Biological Computation Research Department,
Bell Laboratories, Lucent Technologies
Over the last few years a rich collection of active conductances have been discovered in the dendrites of mammalian pyramidal neurons, but their role in neural information processing remains obscure. These conductances can, at least under some experimental conditions, support sodium and calcium action potentials and may subserve a variety of dendritic computations. But even such seemingly straightforward issues as the presence, site of initiation, and direction of propagation of dendritic action potentials remain controversial, primarily because they depend on resting membrane potential, ionic composition, degree of channel inactivation and on the intensity and pattern of synaptic stimulation.
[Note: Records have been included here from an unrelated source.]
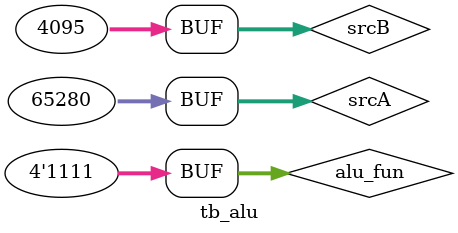
<source format=v>
`timescale 1ns / 1ps


module tb_alu( );

   wire [31:0] result; 
   reg [3:0] alu_fun; 
   reg [31:0] srcA,srcB; 
   
alu  my_alu (
    .alu_fun  (alu_fun),
    .OP_1     (srcA),
    .OP_2     (srcB),
    .RESULT   (result)
    );
   
   initial 
   begin
   
      alu_fun = 0;     // addition
      srcA = 32'd25; 
      srcB = 32'd26;       
      
      #20             // subtraction
      alu_fun = 8; 
      srcA = 32'd25; 
      srcB = 32'd26;          
      
      #20             // subtraction
      alu_fun = 8; 
      srcA = 32'hFFFFFFFFF; 
      srcB = 32'd1;    
     
       #20             // OR
      alu_fun = 6; 
      srcA = 32'h0000AAAA; 
      srcB = 32'h00005555;   
      
       #20             // AND
      alu_fun = 7; 
      srcA = 32'h0000AAAA; 
      srcB = 32'h00005555;   

       #20             // XOR
      alu_fun = 4; 
      srcA = 32'h0000AAAA; 
      srcB = 32'h00005555;    

       #20             // shift right
      alu_fun = 5; 
      srcA = 32'h0000FF00; 
      srcB = 32'h00000005;   
      
       #20             // shift left
      alu_fun = 1; 
      srcA = 32'h0000FF00; 
      srcB = 32'h00000005;
      
       #20             // shift right arithmetic
      alu_fun = 13; 
      srcA = 32'h8000FF00; 
      srcB = 32'h00000005;          
        
       #20             // set if less than signed
      alu_fun = 2; 
      srcA = 32'h8000FF00; 
      srcB = 32'h00000005;    

       #20             // set if less than unsigned
      alu_fun = 3; 
      srcA = 32'h8000FF00; 
      srcB = 32'h00000005; 
      
       #20             // set if less than unsigned
      alu_fun = 9; 
      srcA = 32'h0000FF00; 
      srcB = 32'h00000FFF;      
      
      alu_fun = 15; 
      srcA = 32'h0000FF00; 
      srcB = 32'h00000FFF;   
     
   end  

endmodule
</source>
This makes it difficult to extrapolate from in vitro experiments to the situation in the intact brain. We used two-photon laser scanning microscopy to image dendritic calcium dynamics of layer 2/3 neurons in the rat primary vibrissa (Sm1) cortex in vivo. Simultaneous recordings of intracellular voltage and dendritic calcium dynamics during whisker stimulation or current injection showed increases in calcium only in coincidence with sodium action potentials. The amplitude of these calcium transients at a given location was approximately proportional to the number of sodium action potentials in a short burst. This suggests that under our conditions calcium action potentials are not generated and any significant calcium increase depends on somatically triggered sodium action potentials. The amplitude for a given number of action potentials was greatest in the proximal apical dendrite and declined steeply with increasing distance from the soma, with little calcium in the tuft branches of layer 1. We hypothesize that inhibitory activity in vivo prevents active propagation of sodium action potentials into the dendrites of pyramidal neurons. We are currently testing this hypothesis directly by recording intracellularly from dendrites in vivo.